Congo's war-beleaguered people voted in the first national ballot in over three decades yesterday, with voters banging on polling-booth doors to say yes or no to a draft constitution meant to put the country on the path to democracy and lasting peace.
Congolese lined up before dawn, with eager voters slamming their fists on the entryway of one polling center in the capital, Kinshasa, imploring election workers to let them in early to exercise their long-dormant franchise. The charter would grant greater autonomy to mineral-laden regions but is viewed by many as another attempt by corrupt politicians to enrich themselves.
"We are the small people. We don't eat for days sometimes. I have never voted before and now we are passing from one era to another," said Charles Begi, a 34-year-old teacher who was among the first to cast his vote. "Now the small people of the country are choosing its future."
Some 24 million people are registered to vote in the referendum.
On Saturday, rioters burned three polling stations in schools around the capital, Kinshasa, destroying the buildings with Molotov cocktails, officials said.
Congolese have not voted en masse since 1970, when then-dictator Mobutu Sese Seko stood as the sole candidate. His reign ended in 1997 amid the first of two wars that wracked the country until 2002. Yesterday's referendum is viewed as a crucial step toward lasting peace.
But Congolese long accustomed to corrupt and violent rule are suspicious of the document, which relatively few have scrutinized in a vast nation largely lacking roads or access to a wide array of media.
"Our television channels only show people dancing, and nothing about the referendum," said Jose Munoki, a 40-year-old tax official in Kinshasa, the capital.
Many Western analysts say a rejection would represent bad news. Although they view the document as perhaps flawed in some ways, they consider it to be a crucial step toward ending a transitional government and laying the framework for the construction of a proper democratic government can be constructed. The first parliamentary and presidential elections in decades are due in March.
The charter was written by members of the transitional government, including many former rebel leaders and partisans of President Joseph Kabila.
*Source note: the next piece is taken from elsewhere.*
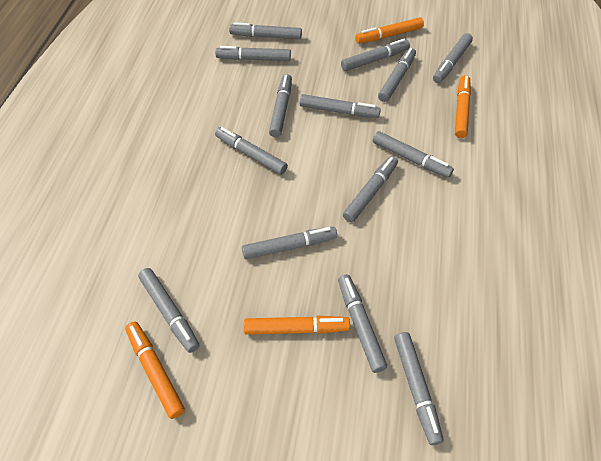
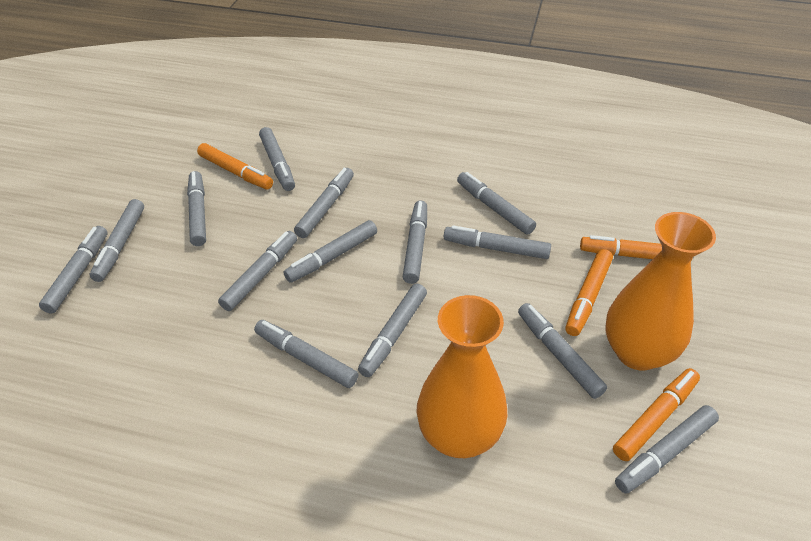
orange vase: none = 0 -> [417,295,507,458] [605,212,716,370] = 2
And many Congolese are suspicious, seeing manipulation that put politicians' interests ahead of their own.
For example, the draft lowers the minimum age for presidential candidates from 35 to 30 -- allowing incumbent Kabila, a 33-year-old who inherited his father's rebel army that ousted Mobutu, to seek re-election.
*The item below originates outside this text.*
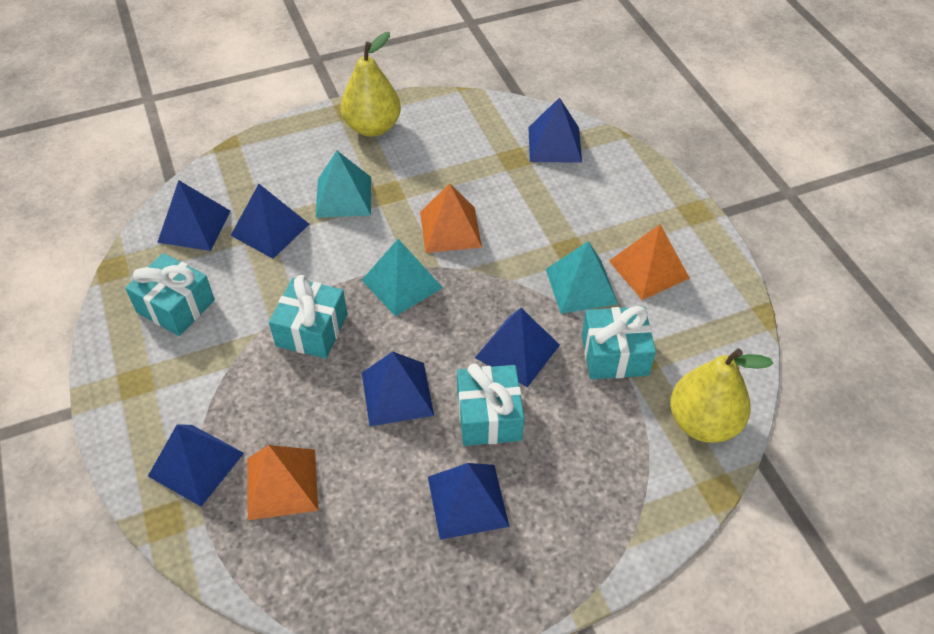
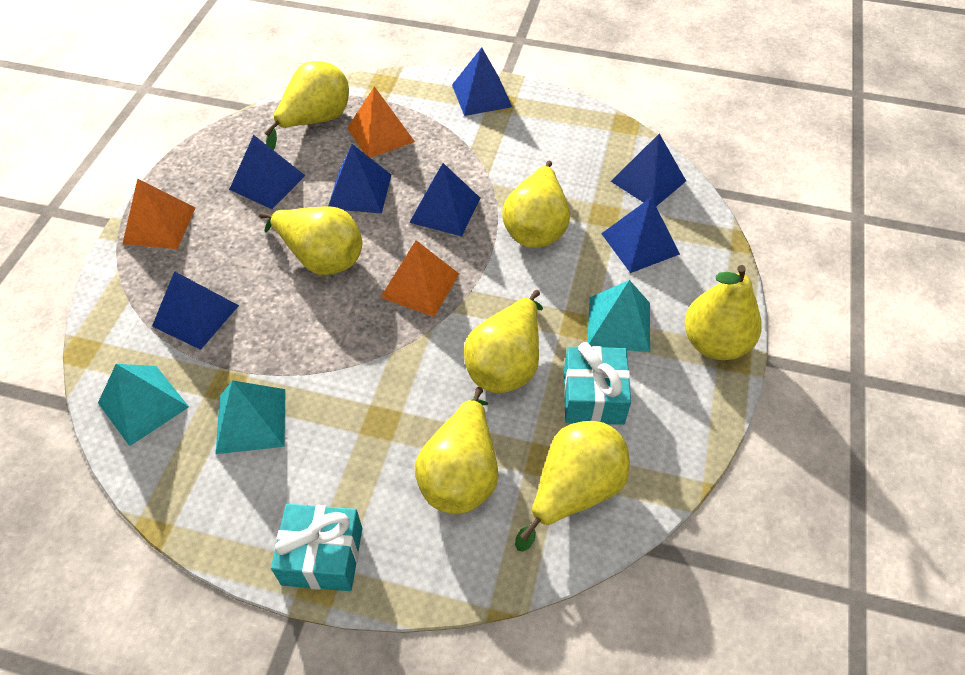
turquoise gift: [125,253,215,336] [269,275,347,359] [457,363,524,446] [582,306,656,379] = 4 -> [271,504,362,591] [564,342,631,425] = 2
yellow pear: [341,32,401,137] [670,348,773,443] = 2 -> [259,206,362,275] [264,61,349,150] [415,387,499,514] [464,290,543,393] [502,161,570,248] [515,421,630,552] [684,265,762,360] = 7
Munoki, the civil servant, said he would vote against a constitution that is "undemocratic because unelected representatives of the people wrote it."
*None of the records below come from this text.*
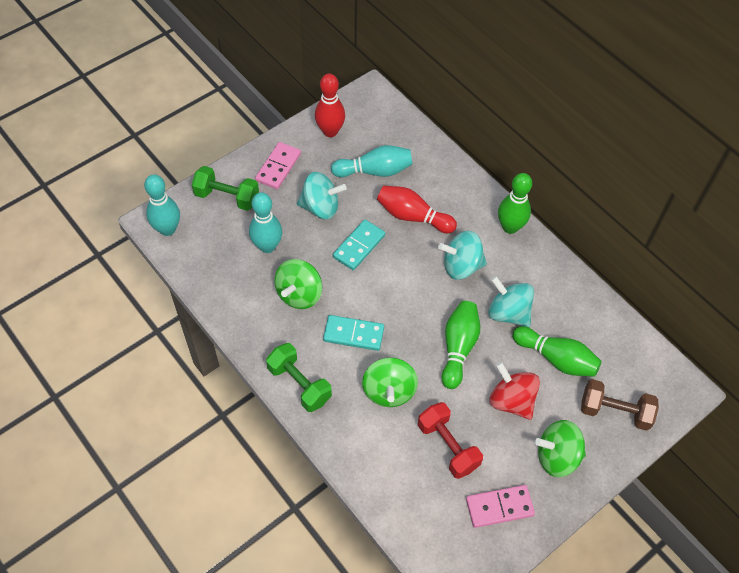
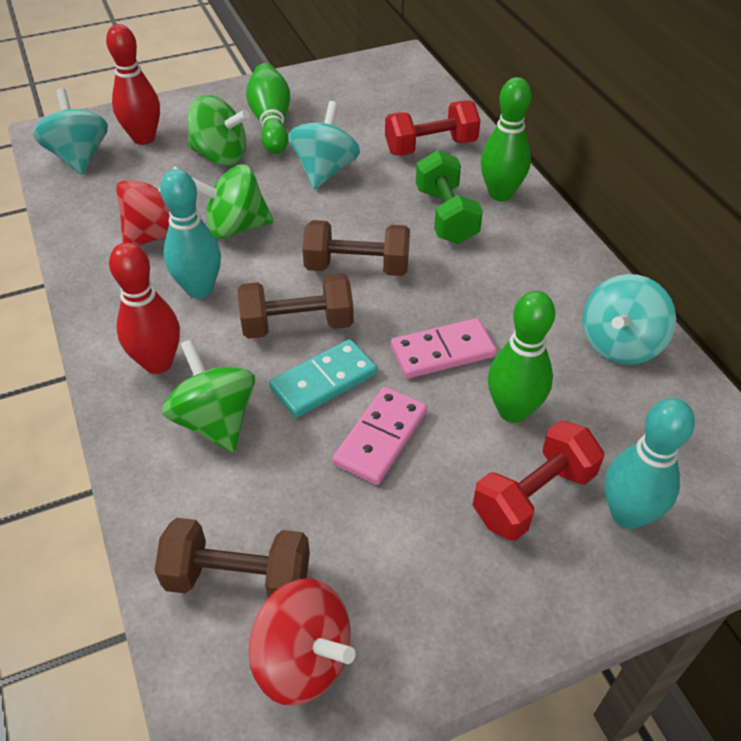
brown dumbbell: [581,379,659,431] = 1 -> [155,518,310,598] [238,273,354,339] [303,220,410,276] = 3
green dumbbell: [192,166,259,211] [266,343,332,412] = 2 -> [416,150,483,244] = 1
red dumbbell: [418,402,483,479] = 1 -> [385,101,481,156] [473,420,604,541] = 2
red spinning top: [489,362,540,420] = 1 -> [116,166,178,246] [248,578,355,706] = 2
turquoise bowling pin: [144,175,180,236] [249,192,282,253] [331,145,412,177] = 3 -> [160,169,221,298] [605,398,695,529] = 2
turquoise domino: [323,315,384,351] [333,219,385,270] = 2 -> [269,339,377,418] = 1

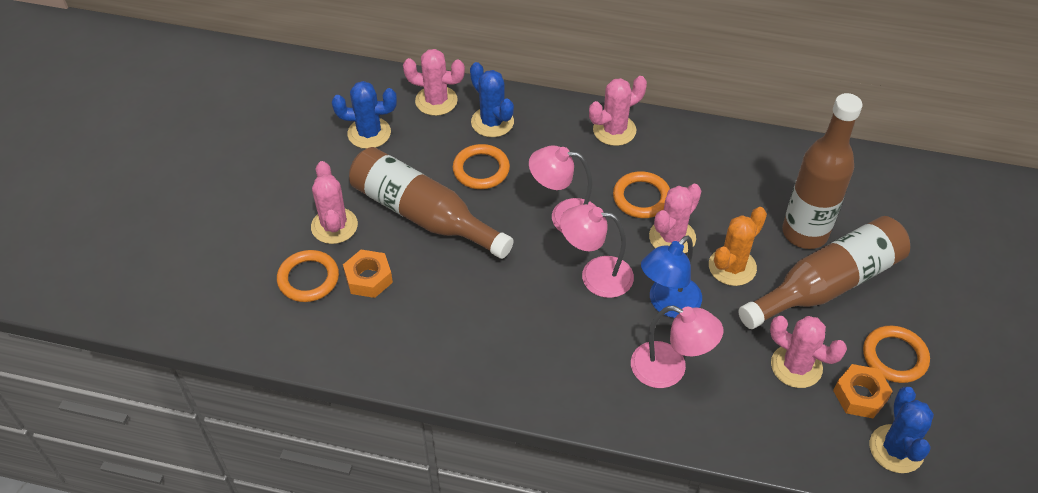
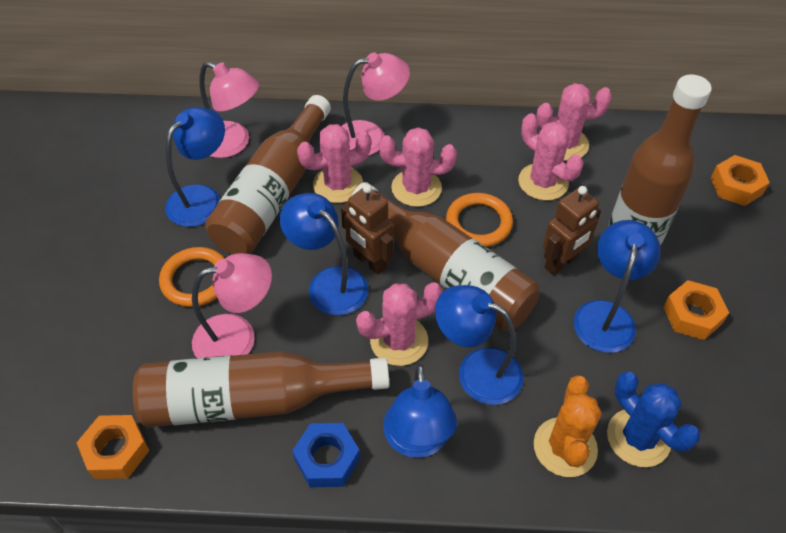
blue cactus: [332,81,397,149] [470,62,514,137] [870,387,934,473] = 3 -> [607,372,701,467] = 1
blue lamp: [641,235,702,318] = 1 -> [165,107,225,227] [280,193,369,315] [383,364,457,458] [435,285,523,405] [574,220,661,353] = 5
blue nut: none = 0 -> [292,423,360,487] = 1
brown bottle: [349,147,514,259] [738,216,910,329] [782,93,863,249] = 3 -> [133,351,389,428] [205,95,331,254] [352,182,540,331] [608,75,712,246] = 4
brown robot: none = 0 -> [341,184,394,275] [543,186,601,275] = 2
orange nut: [343,250,393,298] [833,364,893,418] = 2 -> [77,415,149,479] [663,280,729,340] [711,155,770,206] = 3
orange ring: [277,250,339,302] [453,144,510,189] [613,171,670,218] [863,326,930,383] = 4 -> [159,247,225,307] [446,193,513,247] = 2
If the constitution is rejected, the transitional government will continue to govern Congo, at least until its mandate ends on June 30.
The constitution attempts to ensure female participation at all levels of government -- notable in a country where rapes and gender-based violence were common during the wars.
The draft constitution also aims to decentralize authority, dividing the vast nation into 25 semiautonomous provinces drawn along ethnic and cultural lines.